# Hi there



## DarenCogdon (Dec 19, 2007)

Just thought I would introduce myself.

I'm Daren, aspiring novellist. Have written a couple of articles (one published so far) about two of my main interests - WW2 aircraft and horse-riding.

At the moment I'm working on a novel, which has gone through various incarnations since I first started on it! It drives me mad sometimes, but I'm not giving up! 

Look forward to hearing your views/tips/ideas etc, especially as I'm having a hard time with commitment to the damn thing! :x


----------



## jlstratton (Dec 19, 2007)

Hang in there Daren,

Never quit on your novel until its finished.  Even if it turns out to be crap, at least it will be complete crap.  I don't mean to sound harsh as I know exactly how you feel.  I've been writing short stories, poetry, etc. for a long time and I am in the process of writing my first novel-length project right now.  I am about three-quarters done with the first draft.  Problem is, my writing has become tight after so many short stories and I am only at about 22K words, hardly novel-length.  My wife tells me to just keep writing and add in more details and description later.  I know she's right but I get stuck on that one thing and it makes me wonder if it will be marketable when finished -- then comes writer's block.  I know that writer's block is a dirty word and I don't believe in it but I guess what I suffer from is desperate fear that I will dedicate many months to a project that produces crap.

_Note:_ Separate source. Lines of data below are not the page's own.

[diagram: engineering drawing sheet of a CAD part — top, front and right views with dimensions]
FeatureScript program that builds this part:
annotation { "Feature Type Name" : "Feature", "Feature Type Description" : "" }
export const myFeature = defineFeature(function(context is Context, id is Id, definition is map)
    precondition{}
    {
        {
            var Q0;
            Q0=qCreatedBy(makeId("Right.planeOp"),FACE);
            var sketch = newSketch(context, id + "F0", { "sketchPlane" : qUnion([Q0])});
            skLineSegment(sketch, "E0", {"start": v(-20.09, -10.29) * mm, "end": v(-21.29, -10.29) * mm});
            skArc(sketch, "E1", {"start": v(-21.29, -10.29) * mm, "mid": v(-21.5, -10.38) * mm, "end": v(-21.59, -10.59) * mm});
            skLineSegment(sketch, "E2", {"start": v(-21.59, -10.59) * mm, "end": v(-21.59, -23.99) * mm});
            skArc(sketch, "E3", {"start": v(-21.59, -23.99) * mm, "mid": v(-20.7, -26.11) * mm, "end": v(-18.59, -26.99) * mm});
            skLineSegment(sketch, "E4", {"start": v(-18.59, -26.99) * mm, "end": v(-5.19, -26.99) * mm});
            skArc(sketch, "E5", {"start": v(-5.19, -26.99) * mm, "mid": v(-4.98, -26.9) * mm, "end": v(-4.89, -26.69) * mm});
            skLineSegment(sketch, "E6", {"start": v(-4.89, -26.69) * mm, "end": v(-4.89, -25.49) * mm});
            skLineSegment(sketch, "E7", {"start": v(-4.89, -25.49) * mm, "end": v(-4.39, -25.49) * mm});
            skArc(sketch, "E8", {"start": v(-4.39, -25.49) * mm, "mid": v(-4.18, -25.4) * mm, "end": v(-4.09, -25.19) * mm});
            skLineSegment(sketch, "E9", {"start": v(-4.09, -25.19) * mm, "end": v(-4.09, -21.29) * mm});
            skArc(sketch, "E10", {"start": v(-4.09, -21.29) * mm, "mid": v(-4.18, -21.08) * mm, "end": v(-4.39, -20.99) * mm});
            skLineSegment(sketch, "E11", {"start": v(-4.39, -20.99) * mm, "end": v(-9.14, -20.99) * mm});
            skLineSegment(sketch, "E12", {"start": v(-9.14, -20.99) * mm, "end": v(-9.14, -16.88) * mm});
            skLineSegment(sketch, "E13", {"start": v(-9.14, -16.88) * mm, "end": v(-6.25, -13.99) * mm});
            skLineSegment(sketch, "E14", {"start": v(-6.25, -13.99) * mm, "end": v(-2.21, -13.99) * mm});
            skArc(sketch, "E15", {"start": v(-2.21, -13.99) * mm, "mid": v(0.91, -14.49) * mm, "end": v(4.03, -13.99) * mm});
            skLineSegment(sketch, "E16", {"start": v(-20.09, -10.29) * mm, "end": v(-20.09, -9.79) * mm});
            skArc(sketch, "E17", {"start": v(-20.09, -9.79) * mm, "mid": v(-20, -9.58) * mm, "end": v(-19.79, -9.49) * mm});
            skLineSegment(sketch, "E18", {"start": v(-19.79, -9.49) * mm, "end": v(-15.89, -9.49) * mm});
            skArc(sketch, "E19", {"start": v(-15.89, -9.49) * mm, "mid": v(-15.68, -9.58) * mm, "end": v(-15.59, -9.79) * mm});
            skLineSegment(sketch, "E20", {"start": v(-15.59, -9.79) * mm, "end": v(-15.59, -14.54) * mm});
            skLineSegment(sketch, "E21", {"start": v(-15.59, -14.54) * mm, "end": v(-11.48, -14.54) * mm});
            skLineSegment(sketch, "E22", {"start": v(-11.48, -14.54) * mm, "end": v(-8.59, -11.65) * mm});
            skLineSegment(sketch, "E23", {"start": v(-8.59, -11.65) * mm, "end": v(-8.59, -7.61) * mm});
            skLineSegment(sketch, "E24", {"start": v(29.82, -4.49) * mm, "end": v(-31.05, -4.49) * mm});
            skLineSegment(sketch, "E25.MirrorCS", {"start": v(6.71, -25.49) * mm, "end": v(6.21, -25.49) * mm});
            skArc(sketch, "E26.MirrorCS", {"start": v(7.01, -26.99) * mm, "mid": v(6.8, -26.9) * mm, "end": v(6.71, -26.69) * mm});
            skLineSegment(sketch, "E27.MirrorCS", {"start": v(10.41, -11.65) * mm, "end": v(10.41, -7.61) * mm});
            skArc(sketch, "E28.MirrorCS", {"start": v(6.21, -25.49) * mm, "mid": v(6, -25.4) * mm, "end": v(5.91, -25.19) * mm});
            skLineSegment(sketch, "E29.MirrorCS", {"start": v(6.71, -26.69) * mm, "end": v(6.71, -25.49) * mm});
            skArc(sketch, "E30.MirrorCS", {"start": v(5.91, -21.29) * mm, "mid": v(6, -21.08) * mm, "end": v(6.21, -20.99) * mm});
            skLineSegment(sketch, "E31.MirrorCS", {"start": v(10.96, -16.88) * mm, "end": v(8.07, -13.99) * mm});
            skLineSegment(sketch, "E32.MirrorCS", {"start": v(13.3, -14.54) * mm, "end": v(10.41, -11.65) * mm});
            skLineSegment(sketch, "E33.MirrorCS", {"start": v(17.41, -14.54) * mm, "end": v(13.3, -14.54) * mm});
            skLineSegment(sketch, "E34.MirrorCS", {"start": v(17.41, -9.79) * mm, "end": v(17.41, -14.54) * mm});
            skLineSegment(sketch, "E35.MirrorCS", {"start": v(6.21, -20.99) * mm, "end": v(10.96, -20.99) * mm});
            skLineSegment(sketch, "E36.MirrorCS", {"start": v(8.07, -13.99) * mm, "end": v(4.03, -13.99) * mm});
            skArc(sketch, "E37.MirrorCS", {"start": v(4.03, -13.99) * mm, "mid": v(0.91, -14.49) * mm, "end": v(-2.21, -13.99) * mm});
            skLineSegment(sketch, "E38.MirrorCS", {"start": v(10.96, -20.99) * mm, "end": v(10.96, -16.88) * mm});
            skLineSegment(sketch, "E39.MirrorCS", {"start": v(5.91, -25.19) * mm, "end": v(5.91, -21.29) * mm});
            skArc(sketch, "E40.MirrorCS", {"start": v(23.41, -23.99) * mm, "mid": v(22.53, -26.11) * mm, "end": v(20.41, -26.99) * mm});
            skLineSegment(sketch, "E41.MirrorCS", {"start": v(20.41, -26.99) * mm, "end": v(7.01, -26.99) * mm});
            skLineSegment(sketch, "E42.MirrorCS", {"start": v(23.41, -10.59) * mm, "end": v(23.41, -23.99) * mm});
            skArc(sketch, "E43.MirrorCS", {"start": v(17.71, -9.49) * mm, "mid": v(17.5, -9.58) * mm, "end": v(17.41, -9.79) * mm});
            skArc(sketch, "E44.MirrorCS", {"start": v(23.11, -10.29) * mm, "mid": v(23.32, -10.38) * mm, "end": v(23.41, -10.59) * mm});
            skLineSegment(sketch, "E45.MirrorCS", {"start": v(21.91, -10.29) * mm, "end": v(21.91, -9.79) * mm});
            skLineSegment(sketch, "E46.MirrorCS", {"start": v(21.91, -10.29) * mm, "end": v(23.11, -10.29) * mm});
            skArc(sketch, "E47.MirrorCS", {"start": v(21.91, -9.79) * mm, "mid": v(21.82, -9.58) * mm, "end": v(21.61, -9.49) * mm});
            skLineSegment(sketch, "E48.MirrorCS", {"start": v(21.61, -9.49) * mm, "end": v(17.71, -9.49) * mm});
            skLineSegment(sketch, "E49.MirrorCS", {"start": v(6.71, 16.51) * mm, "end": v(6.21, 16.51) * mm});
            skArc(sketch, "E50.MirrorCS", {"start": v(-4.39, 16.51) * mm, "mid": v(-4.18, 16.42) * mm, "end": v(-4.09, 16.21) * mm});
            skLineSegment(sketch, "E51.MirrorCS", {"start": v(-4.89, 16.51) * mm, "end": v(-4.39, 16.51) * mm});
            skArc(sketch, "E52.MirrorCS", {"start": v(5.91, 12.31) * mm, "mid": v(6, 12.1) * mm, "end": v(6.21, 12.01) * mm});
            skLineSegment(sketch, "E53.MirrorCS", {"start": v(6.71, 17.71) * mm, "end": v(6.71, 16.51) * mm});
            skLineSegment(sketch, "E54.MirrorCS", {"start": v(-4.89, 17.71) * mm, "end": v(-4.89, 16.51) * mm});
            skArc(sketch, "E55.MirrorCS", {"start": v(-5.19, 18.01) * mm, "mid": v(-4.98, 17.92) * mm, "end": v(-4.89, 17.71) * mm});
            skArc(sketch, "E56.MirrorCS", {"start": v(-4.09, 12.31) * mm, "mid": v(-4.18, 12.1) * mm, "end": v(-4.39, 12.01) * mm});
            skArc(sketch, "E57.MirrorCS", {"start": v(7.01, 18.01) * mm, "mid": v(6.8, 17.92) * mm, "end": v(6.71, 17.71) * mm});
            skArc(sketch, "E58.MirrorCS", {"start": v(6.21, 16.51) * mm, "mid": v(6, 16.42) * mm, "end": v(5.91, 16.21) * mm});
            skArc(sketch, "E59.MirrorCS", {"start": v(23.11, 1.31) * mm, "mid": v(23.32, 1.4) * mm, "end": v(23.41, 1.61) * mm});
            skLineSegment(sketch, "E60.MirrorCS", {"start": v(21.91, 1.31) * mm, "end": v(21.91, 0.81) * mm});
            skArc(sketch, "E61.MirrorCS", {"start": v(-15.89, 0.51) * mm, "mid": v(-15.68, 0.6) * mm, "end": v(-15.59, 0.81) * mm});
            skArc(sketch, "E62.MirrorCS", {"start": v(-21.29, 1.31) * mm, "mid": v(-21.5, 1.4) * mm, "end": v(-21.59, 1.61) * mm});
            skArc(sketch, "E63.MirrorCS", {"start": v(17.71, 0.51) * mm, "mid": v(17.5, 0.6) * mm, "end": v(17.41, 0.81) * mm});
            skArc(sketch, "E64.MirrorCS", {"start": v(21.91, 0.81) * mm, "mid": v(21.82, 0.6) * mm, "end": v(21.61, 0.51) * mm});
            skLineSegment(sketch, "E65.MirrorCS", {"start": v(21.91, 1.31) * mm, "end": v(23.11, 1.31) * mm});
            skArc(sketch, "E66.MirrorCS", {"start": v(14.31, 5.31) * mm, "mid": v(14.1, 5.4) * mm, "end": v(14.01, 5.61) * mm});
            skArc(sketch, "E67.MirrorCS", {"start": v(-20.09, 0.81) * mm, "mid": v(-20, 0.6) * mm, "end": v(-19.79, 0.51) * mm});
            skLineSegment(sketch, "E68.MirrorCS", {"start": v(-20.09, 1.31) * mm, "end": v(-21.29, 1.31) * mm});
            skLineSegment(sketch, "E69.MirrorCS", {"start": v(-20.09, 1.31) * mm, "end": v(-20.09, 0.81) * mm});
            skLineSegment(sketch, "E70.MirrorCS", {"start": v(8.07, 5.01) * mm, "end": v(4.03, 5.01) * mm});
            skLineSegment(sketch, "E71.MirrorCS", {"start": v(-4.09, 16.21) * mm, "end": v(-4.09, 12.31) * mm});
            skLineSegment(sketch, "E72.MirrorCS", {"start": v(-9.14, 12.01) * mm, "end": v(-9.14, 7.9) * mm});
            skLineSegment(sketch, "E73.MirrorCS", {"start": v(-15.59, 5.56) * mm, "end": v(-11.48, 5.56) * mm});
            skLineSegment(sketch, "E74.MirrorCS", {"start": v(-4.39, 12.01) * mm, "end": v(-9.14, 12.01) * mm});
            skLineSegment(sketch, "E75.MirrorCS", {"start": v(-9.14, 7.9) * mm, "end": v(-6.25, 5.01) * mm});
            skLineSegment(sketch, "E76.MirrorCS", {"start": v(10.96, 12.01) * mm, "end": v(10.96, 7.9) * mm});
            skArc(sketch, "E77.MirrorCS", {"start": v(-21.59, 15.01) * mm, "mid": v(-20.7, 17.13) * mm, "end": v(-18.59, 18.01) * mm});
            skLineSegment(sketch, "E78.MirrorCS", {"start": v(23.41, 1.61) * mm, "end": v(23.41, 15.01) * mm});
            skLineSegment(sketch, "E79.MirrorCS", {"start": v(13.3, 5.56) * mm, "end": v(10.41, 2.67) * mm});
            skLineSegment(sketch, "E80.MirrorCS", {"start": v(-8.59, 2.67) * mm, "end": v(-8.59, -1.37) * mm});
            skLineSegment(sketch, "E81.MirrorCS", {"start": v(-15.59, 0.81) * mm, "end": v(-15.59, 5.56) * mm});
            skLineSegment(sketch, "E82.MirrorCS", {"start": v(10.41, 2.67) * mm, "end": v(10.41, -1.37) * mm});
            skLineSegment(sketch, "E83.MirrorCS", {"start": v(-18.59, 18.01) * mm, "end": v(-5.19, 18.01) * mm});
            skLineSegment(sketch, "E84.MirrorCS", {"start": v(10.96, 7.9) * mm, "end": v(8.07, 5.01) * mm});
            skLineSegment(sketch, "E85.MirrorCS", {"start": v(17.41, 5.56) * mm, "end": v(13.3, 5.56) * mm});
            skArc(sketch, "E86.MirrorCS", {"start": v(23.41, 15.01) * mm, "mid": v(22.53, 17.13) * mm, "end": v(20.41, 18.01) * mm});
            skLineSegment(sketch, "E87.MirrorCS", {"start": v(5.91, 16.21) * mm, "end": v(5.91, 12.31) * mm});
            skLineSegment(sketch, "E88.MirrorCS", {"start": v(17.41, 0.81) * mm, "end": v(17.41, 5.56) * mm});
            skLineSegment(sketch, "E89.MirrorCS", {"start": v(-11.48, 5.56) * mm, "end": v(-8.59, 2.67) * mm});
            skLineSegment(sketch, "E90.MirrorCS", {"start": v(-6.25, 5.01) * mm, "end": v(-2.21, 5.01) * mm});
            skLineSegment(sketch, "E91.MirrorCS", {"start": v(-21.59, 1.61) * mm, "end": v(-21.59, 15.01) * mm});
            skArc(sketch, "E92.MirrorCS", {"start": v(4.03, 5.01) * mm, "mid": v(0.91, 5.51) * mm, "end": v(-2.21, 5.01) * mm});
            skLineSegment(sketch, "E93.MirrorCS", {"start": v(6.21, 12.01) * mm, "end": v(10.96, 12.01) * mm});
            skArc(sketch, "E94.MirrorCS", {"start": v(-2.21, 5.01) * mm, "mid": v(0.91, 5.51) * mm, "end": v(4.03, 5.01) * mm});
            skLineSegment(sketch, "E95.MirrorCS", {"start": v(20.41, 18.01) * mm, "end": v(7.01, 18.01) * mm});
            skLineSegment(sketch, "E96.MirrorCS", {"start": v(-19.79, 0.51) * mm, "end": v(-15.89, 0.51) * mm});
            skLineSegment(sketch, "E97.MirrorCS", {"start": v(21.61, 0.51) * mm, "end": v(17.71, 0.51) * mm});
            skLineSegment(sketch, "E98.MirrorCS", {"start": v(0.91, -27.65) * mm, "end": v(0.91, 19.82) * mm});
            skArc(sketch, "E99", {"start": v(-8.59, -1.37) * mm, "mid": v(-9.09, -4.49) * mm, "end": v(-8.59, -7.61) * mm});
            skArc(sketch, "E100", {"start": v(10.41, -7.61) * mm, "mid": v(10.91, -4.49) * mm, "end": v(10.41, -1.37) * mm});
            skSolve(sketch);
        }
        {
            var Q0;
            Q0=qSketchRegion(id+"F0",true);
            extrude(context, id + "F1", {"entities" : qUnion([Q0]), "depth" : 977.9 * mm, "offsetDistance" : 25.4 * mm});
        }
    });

So, if you will allow me to put you onto the couch for a moment, I say keep working no matter what.  Dumb yourself down and don't think about the future, only the here and now and your story.  Let the story flow from your mind and through your fingers and damn all the typos and fragmented sentences.  Get it done and fix it later.  Maybe I can learn to follow my own advice.  Thank for this time, I really appreciate your help.  Do I pay at the front desk or does insurance cover this visit?

Best of luck on your Novel
JL Stratton


----------



## Yanex (Dec 19, 2007)

Hi Darren welcome to the forum, look forward to reading your stuff..


----------



## Nickie (Dec 19, 2007)

Welcome to the forum, Daren, and good luck with your novel!


Nickie


----------



## Shinn (Dec 19, 2007)

Hello there and welcome to Writing Forums, Daren 

~ Shinn


----------



## DarenCogdon (Dec 19, 2007)

Cheers for the welcome


----------



## Aradia0415 (Dec 19, 2007)

Hi Daren! I know what you mean jlstratton, and yes, it is frustrating. I'm at exactly 30,712 words in my novel, and it's hard not to obsess about getting it up to the 120,000 words that I know is pretty much standard. I know that I should just focus on writing, but of course it's easier said than done. Anyway, good luck to you Daren!


----------



## Hawke (Dec 20, 2007)

Hello, Daren. Welcome to the neighborhood.


----------